I take 200mg a day (100mg in the morning and 100mg at night) for seizures. It has been my miracle drug. Granted the side effects were awful. But I did my research before starting it again. I had taken it previously for migraines and couldn't tolerate it. If you take the appropriate vitamins while taking it you can help to alleviate a lot of the side effects that you may have. Topomax can absorb some critical vitamins out of your body which causes some of the side effects. The vitamins that I take are: a high dosage of a Super B Complex (tingling, numbness, fatigue, speech). L-Carnitine (memory loss), Biotin (hair and skin). There is another website with postings similar to this which is where I discovered other patients taking Topomax that had discovered using the vitamins helped. Once I got on a good regimen of vitamins it made a big difference. I still experienced and am experiencing weight loss (but I just had a baby) so I am not really upset about that. LOL Anyways, I hope that information helps someone out there. It sure did help me. If I can find the research link that had the vitamin listing that it depreciates I will post it.

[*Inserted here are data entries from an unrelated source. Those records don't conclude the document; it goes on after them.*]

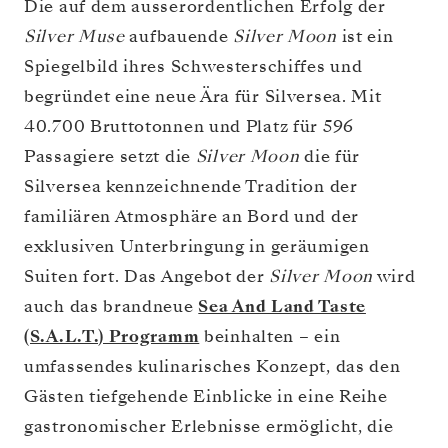
Die auf dem ausserordentlichen Erfolg der
Silver Muse
aufbauende
Silver Moon
ist ein
Spiegelbild ihres Schwesterschiffes und
begründet eine neue Ära für Silversea. Mit
40.700 Bruttotonnen und Platz für 596
Passagiere setzt die
Silver Moon
die für
Silversea kennzeichnende Tradition der
familiären Atmosphäre an Bord und der
exklusiven Unterbringung in geräumigen
Suiten fort. Das Angebot der
Silver Moon
wird
auch das brandneue
Sea And Land Taste
(S.A.L.T.) Programm
beinhalten – ein
umfassendes kulinarisches Konzept, das den
Gästen tiefgehende Einblicke in eine Reihe
gastronomischer Erlebnisse ermöglicht, die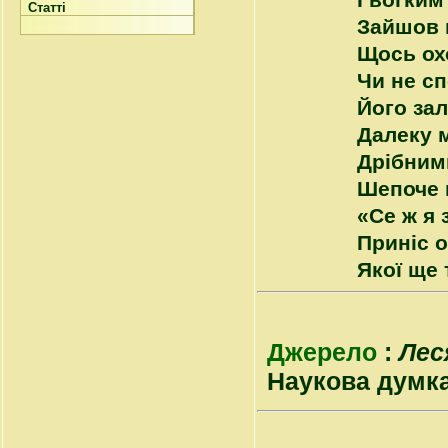
І вогким
Статті
Зайшов 
Щось ох
Чи не с
Його зал
Далеку 
Дрібними
Шепоче в
«Се ж я 
Приніс оц
Якої ще 
Джерело
:
Лес
Наукова думка, 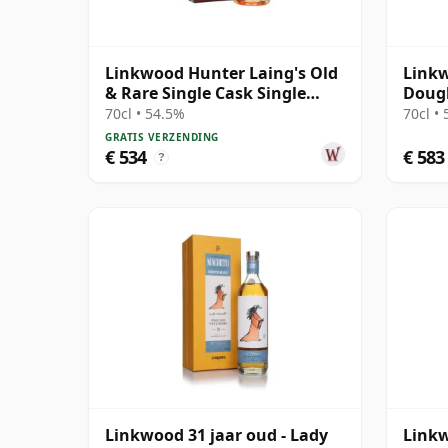
Linkwood Hunter Laing's Old
Linkw
& Rare Single Cask Single
Dougl
Malt 1989 32 jaar oud
15452
70cl • 54.5%
70cl •
GRATIS VERZENDING
€ 534
€ 583
?
Linkwood 31 jaar oud - Lady
Linkw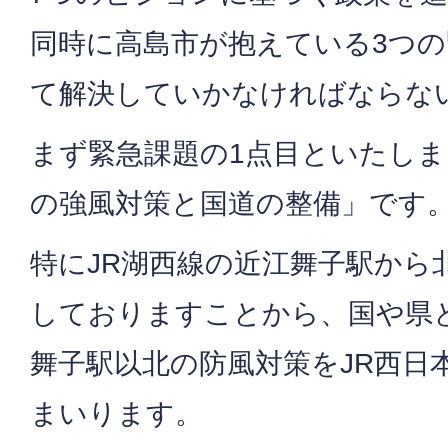
同時に高島市が抱えている3つ
て解決していかなければならな
まず緊急課題の1点目といたしま
の強風対策と国道の整備」です
特にJR湖西線の近江舞子駅から
しておりますことから、国や県
舞子駅以北の防風対策をJR西日
まいります。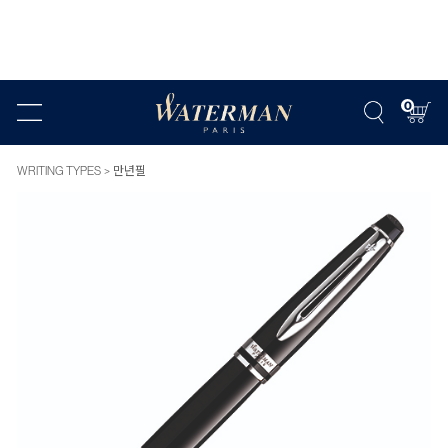
0
WRITING TYPES
만년필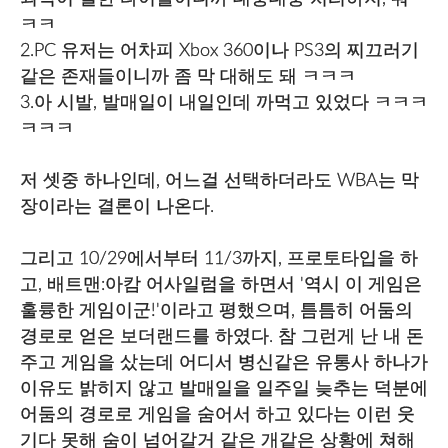
ㅋㅋ
2.PC 유저는 어차피 Xbox 360이나 PS3의 찌끄러기
같은 존재들이니까 좀 막 대해도 돼 ㅋㅋㅋ
3.아 시발, 발매일이 내일인데 까먹고 있었다 ㅋㅋㅋ
ㅋㅋㅋ
저 셋중 하나인데, 어느걸 선택하더라도 WBA는 막
장이라는 결론이 나온다.
그리고 10/29에서부터 11/3까지, 프로토타입을 하
고, 배트맨:아캄 어사일럼을 하면서 '역시 이 게임은
훌륭한 게임이군!'이라고 평했으며, 틈틈히 어둠의
경로로 얻은 보더랜드를 하였다. 참 그런게 난 내 돈
주고 게임을 샀는데 어디서 병신같은 유통사 하나가
이유도 밝히지 않고 발매일을 일주일 늦추는 덕분에
어둠의 경로로 게임을 숨어서 하고 있다는 이런 웃
기다 못해 숨이 넘어갈거 같은 개같은 상황에 쳐해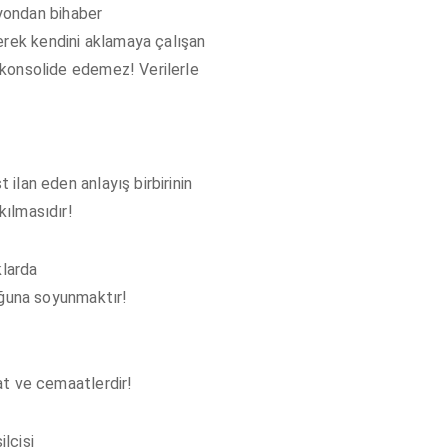
yondan bihaber
erek kendini aklamaya çalışan
i konsolide edemez! Verilerle
t ilan eden anlayış birbirinin
kılmasıdır!
klarda
ğuna soyunmaktır!
ikat ve cemaatlerdir!
lcisi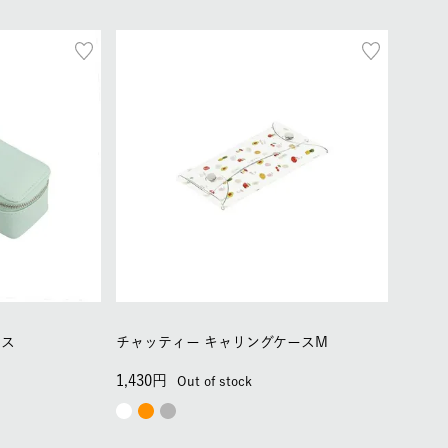
ース
チャッティー キャリングケースM
1,430
Out of stock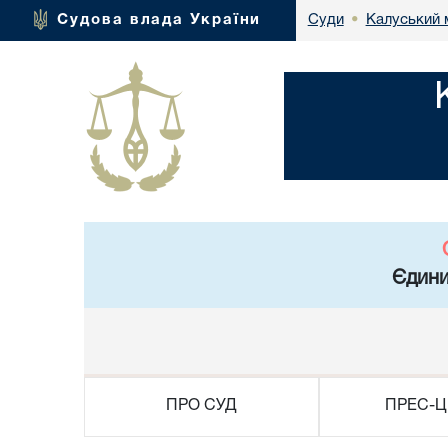
Калуський 
Судова влада України
Суди
•
Єдини
ПРО СУД
ПРЕС-Ц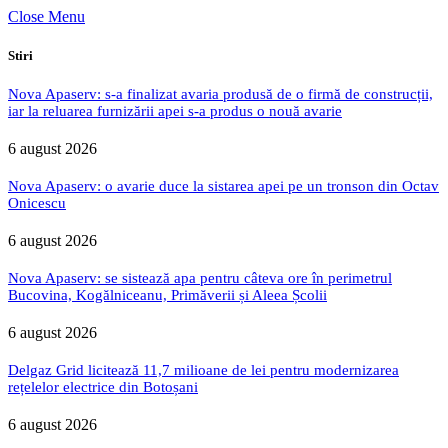
Close Menu
Stiri
Nova Apaserv: s-a finalizat avaria produsă de o firmă de construcții,
iar la reluarea furnizării apei s-a produs o nouă avarie
6 august 2026
Nova Apaserv: o avarie duce la sistarea apei pe un tronson din Octav
Onicescu
6 august 2026
Nova Apaserv: se sistează apa pentru câteva ore în perimetrul
Bucovina, Kogălniceanu, Primăverii și Aleea Școlii
6 august 2026
Delgaz Grid licitează 11,7 milioane de lei pentru modernizarea
rețelelor electrice din Botoșani
6 august 2026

2 yrs ago I was diagnosed with peripheral neuropathy. I have been on Topamax since, because of the severe pain it causes. I have never experienced weight loss and I was on up to 400mg a night. I am now on 200mg a night. My tastes are fine and my drinking sodas were never like metal. But for the fatigue of the disease I also take Provigil in the morning. I have noticed my eyes have changed. Never gave it a thought to be Topamax. Plus I just got new glasses again 3 months ago and am seeing a change in my sight again. Also there is a noise in my ears,not ringing,but sounds like crickets. Never had that before. I was on 2 other meds but I took myself off of them because I really don't like taking so many. The others had worse side effects. Until they find a cure for this disease it looks like I'm stuck with Topamax. This is one pain I will not and can not live with.

I've been on this garbage for about 2 months and today will be my last day. Just a bad feeling deep within my body since I've been on it. It's really hard to explain, along with all the other SE's, the terrible soda taste, tingles in feet and hands...I find, for me, stay away from ALL forms of alcohol and no headaches...forget this med!